Ce que l’on racontait
au siècle dernier...!!!
Camm ar Guluch, ainsi appellé parce qu'il boitait d'une jambe, était cordonnier à Plougrescant.
Il avait épousé en premières noces Louise Yvonne Marquer, une femme douce, un peu triste, que l'on voyait rarement sourire et qui semblait prédestinée à ne pas être longtemps de ce monde.
Elle mourut, en effet en donnant le jour à une petite fille qui était tout son portrait.
De sorte que Camm ar Guluch resta veuf avec l'enfant.
Mais il n'était pas homme à faire durer son veuvage. Et comme malgré son infirmité c'était un assez joli garçon et qu'il gagnait bien, il trouva vite un autre parti.
Moins de trois mois après la mort de Louise Yvonne Marquer, il se remariait avec une jeune de St Gonéry qui était, comme caractère, tout l'opposé de sa première femme.
Autant celle-là était d'humeur mélancolique, recherchant peu les réunions et ne se plaisant que dans son intérieur, autant celle- ci aimait à courir, danser, s'ébattre.
- « Cette fois-ci, j'ai eu une vive la joie » disait le cordonnier le soir de ses noces.
Ces noces avaient eu lieu dans la semaine de Pâques, dans la saison ou s'ouvre la période des pardons.
A partir de ce dimanche, il y a toujours fête quelque part.
Or, Jeanne Luzeron, la nouvelle femme de Camm ar Guluch, avait décidé qu'elle n'en manquerait pas
une.
Le mari fit bien quelques objections, dans le début, à cause de l'enfant, car il n'était pas, au fond, un mauvais père.

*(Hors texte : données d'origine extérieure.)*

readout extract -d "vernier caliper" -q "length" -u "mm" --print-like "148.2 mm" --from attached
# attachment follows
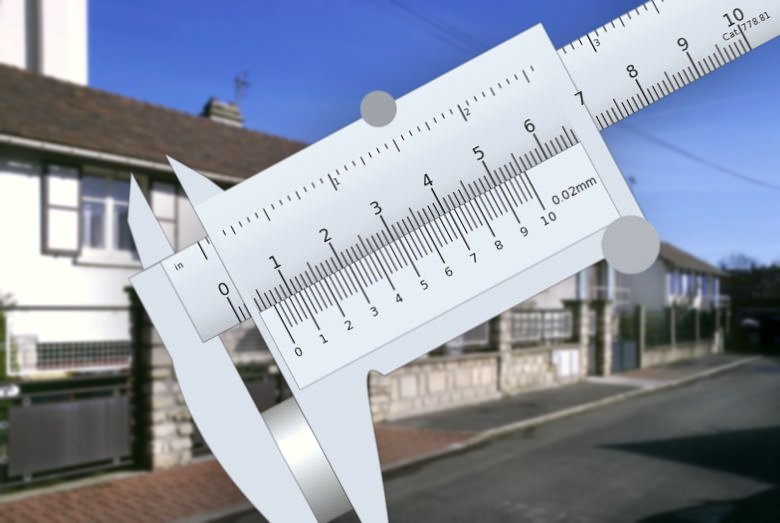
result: 6.5 mm
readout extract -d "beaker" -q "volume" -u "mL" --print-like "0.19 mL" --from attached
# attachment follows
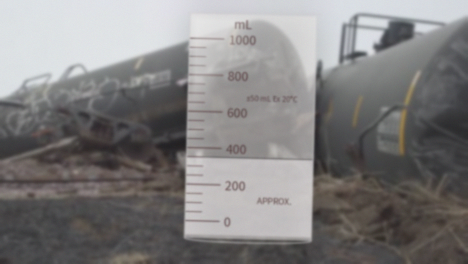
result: 350 mL
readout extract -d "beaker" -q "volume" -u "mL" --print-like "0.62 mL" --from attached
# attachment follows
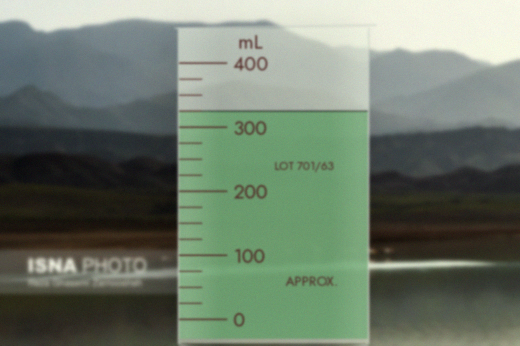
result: 325 mL
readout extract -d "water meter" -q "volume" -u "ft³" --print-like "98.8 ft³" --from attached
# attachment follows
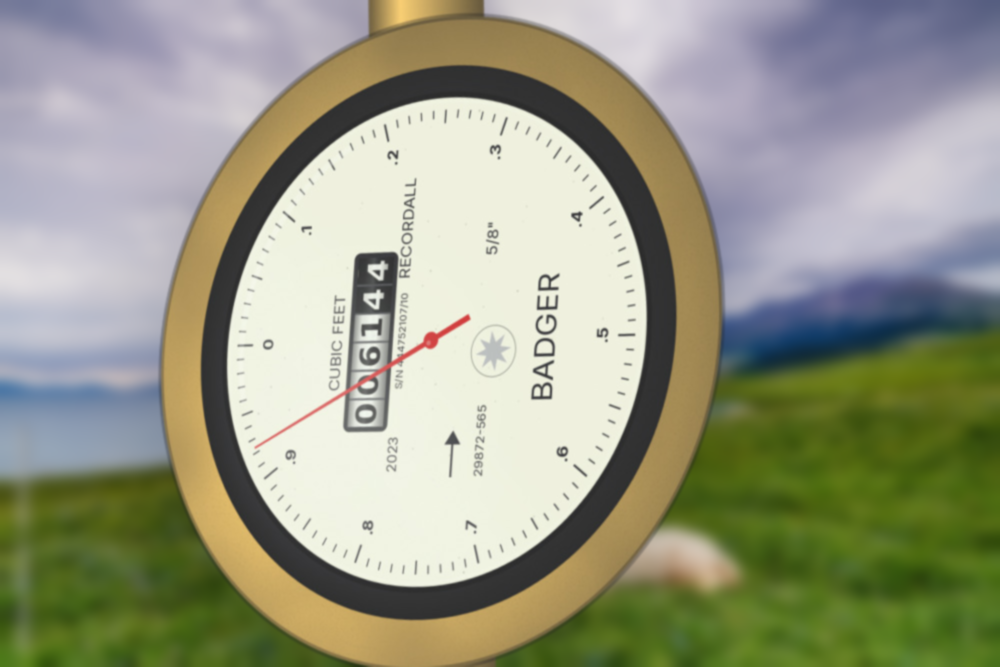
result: 6143.92 ft³
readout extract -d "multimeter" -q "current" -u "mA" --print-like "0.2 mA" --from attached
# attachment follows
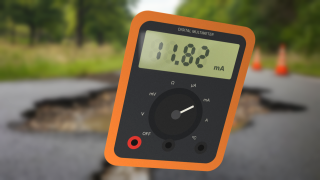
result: 11.82 mA
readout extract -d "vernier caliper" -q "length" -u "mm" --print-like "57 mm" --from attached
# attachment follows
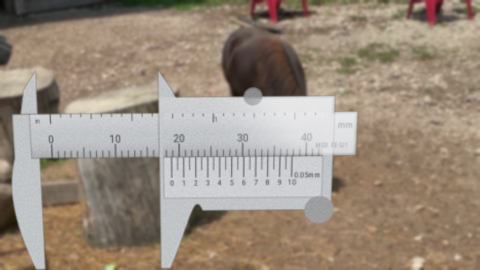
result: 18.8 mm
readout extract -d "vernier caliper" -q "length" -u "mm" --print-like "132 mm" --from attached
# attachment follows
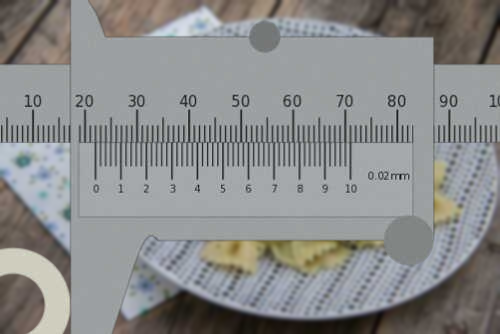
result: 22.0 mm
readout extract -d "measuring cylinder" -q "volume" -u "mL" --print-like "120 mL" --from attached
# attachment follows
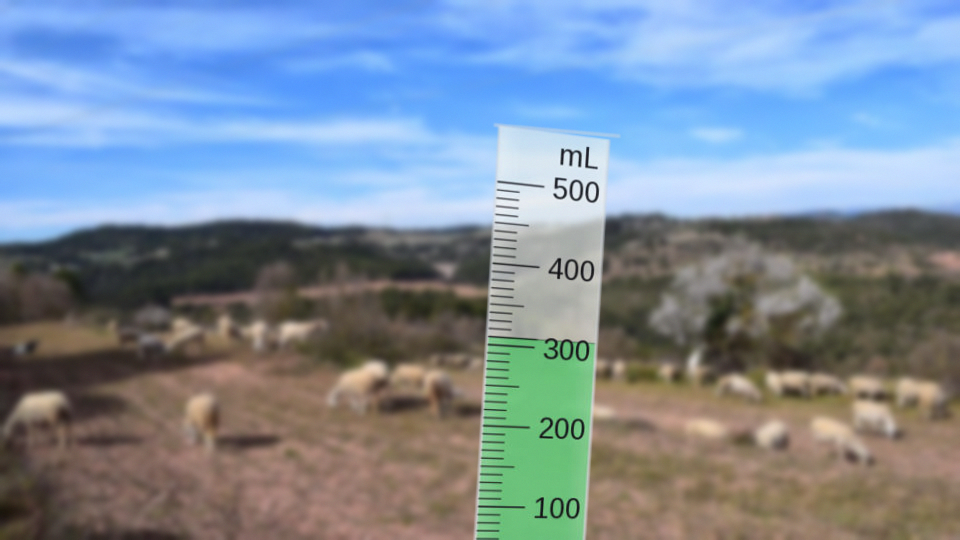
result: 310 mL
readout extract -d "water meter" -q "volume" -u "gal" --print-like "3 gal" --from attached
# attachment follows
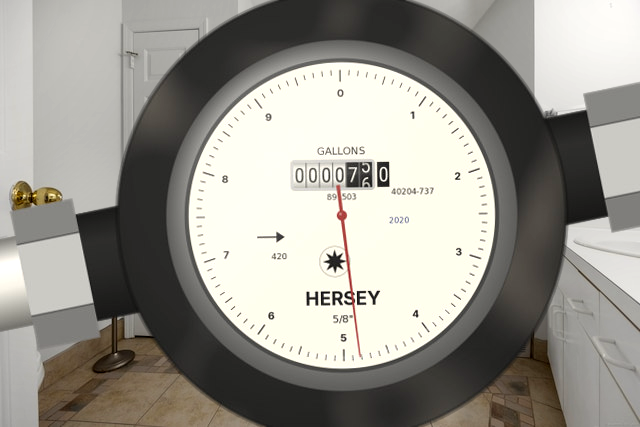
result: 754.8 gal
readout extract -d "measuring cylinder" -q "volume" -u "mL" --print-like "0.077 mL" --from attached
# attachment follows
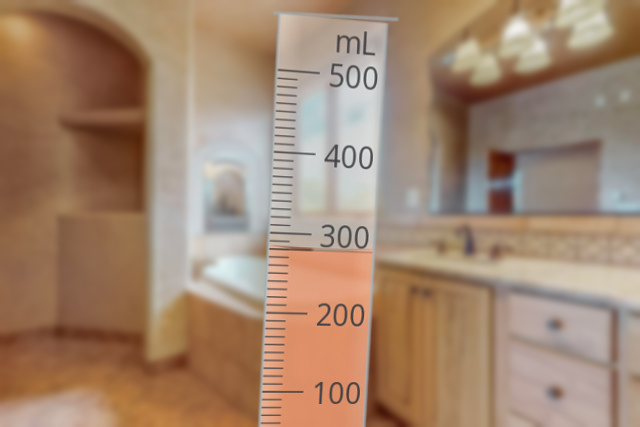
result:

- « Bah ! » lui répondit la fille Luzeron, « ça pousse toujours, un enfant !... Et puis, c'est pour vous que je vous ai épousé et non pour cette petite
pleurnicharde. »
Pleurnicharde, l'enfant l'était devenue, en effet, sans doute parce qu'elle se sentait abandonnée.
Pendant que son père et sa marâtre allaient se promener et festoyer de-ci de-là, ne rentrant parfois qu'à une heure avancée de la nuit, la pauvre mignonne restait au logis, toute seule, étendue dans son berceau, sans soins et même sans nourriture, la porte fermée à clé sur elle.